If you have ever tried eggs scrambled with cheese and some lobster, it's somewhat similar. Not likely to appear on the menu at Denny's anytime soon, but nevertheless very good.
 
I consider lobster to be the equal of eating brains. Just big bugs from the bottom of the sea ...

And meat? Just chunks of muscle tissue sliced from an animal...

Fish? Scaly, slimy, smelly...who ever thought of eating those?

Milk: squeezed from the udder of a cow or some other female mammal...sounds delish...of course, if the idea offends, one can always subject the milk to a sort of controlled spoiling process to create cheese or butter or yogurt.
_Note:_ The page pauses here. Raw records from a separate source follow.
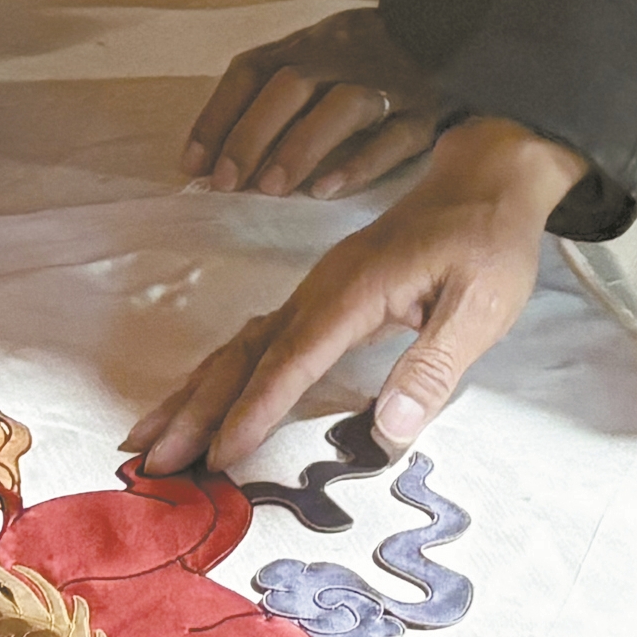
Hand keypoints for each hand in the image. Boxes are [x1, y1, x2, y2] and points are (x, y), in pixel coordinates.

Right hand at [122, 117, 587, 475]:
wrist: (486, 176)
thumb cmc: (488, 240)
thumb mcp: (482, 306)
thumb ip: (432, 368)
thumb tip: (389, 432)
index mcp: (357, 289)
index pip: (293, 357)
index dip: (254, 408)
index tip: (218, 454)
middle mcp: (322, 288)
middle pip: (246, 352)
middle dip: (196, 407)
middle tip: (151, 460)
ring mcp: (316, 289)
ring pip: (240, 345)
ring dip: (193, 392)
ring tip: (147, 440)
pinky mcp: (321, 296)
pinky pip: (258, 338)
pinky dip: (220, 373)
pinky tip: (198, 399)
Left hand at [180, 4, 449, 197]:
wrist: (453, 32)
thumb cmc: (364, 58)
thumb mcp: (315, 56)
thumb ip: (268, 95)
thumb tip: (209, 158)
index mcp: (309, 44)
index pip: (253, 71)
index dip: (218, 116)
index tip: (193, 164)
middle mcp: (344, 58)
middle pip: (292, 85)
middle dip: (252, 135)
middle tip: (228, 184)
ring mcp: (387, 85)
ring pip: (342, 107)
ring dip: (301, 147)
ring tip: (272, 189)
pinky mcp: (424, 114)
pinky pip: (394, 137)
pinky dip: (359, 164)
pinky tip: (327, 191)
And eggs...potatos...wine...I'd mention escargots and calamari, but I bet you won't touch those either. Jeez, man, if you think too hard about the source of foods you'll never eat anything again. :)
 
...simply carved chunks of open-fired fresh meat...meat alone...slab after slab until you are stuffed...with plenty of salt and good water
 
And meat? Just chunks of muscle tissue sliced from an animal...
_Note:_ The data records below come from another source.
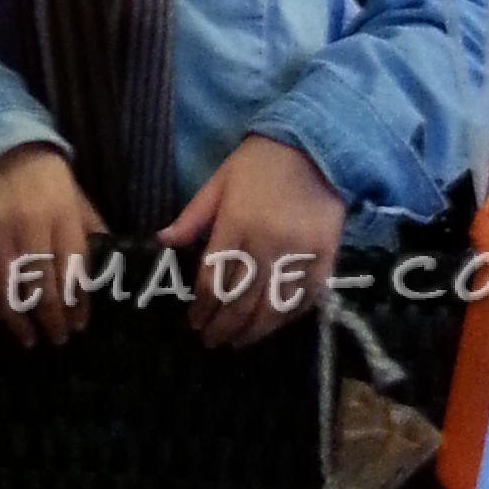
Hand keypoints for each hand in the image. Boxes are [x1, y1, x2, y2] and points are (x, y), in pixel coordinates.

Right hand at [0, 144, 106, 346]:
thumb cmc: (43, 172)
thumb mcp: (75, 194)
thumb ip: (90, 228)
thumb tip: (109, 265)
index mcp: (62, 216)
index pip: (73, 272)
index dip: (77, 305)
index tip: (79, 326)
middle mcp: (30, 227)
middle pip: (42, 288)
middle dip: (52, 321)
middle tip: (57, 340)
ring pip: (9, 290)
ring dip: (20, 322)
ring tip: (29, 339)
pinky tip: (0, 316)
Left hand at [158, 136, 347, 348]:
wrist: (313, 145)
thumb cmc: (258, 163)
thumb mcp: (218, 182)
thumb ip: (192, 217)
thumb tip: (162, 242)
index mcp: (236, 223)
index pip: (214, 280)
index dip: (202, 308)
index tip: (194, 323)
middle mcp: (268, 243)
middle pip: (241, 300)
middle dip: (222, 327)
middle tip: (211, 342)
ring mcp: (300, 252)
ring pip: (273, 307)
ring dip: (254, 331)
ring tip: (238, 343)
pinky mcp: (326, 255)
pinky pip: (307, 297)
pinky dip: (289, 317)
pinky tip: (274, 325)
Fish? Scaly, slimy, smelly...who ever thought of eating those?

Milk: squeezed from the udder of a cow or some other female mammal...sounds delish...of course, if the idea offends, one can always subject the milk to a sort of controlled spoiling process to create cheese or butter or yogurt.

And eggs...potatos...wine...I'd mention escargots and calamari, but I bet you won't touch those either. Jeez, man, if you think too hard about the source of foods you'll never eat anything again. :)
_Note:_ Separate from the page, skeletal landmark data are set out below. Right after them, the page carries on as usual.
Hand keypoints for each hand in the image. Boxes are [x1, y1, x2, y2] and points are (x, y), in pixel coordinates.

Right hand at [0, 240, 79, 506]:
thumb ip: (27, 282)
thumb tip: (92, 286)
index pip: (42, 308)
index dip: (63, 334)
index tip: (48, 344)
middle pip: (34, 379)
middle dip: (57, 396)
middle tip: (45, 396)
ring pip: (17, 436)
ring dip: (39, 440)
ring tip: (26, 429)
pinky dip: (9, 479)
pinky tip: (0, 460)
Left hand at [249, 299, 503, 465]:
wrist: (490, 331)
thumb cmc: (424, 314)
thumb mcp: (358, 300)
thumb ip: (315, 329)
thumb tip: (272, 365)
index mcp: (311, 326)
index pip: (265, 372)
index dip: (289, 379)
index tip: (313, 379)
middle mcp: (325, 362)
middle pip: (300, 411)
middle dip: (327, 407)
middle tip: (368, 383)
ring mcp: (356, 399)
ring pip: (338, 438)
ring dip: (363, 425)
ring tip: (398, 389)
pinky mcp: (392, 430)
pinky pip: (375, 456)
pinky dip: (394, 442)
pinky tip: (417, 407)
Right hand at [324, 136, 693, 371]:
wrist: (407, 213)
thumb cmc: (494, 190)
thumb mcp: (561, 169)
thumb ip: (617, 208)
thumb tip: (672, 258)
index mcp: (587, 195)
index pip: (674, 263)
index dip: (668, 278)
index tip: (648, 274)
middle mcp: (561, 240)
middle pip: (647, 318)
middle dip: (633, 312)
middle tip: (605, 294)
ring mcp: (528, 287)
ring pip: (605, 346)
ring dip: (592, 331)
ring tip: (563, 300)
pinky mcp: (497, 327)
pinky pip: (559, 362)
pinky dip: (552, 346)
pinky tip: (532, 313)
Don't forget mussels, scallops and oysters.

I remember my father tell me they use to put lobster in the garden as fertilizer. Not any more!

But my best camp meal is good out fashioned deer or moose chili and lots of fresh rolls.
 
Opening night of the first deer camp I attended featured T bone steak, as big as your plate and an inch thick, covered in mushrooms. When you made room on your plate there was mashed potatoes and gravy. I was so stuffed I could hardly walk (or was that the beer?) Slept well until the alarm went off anyway.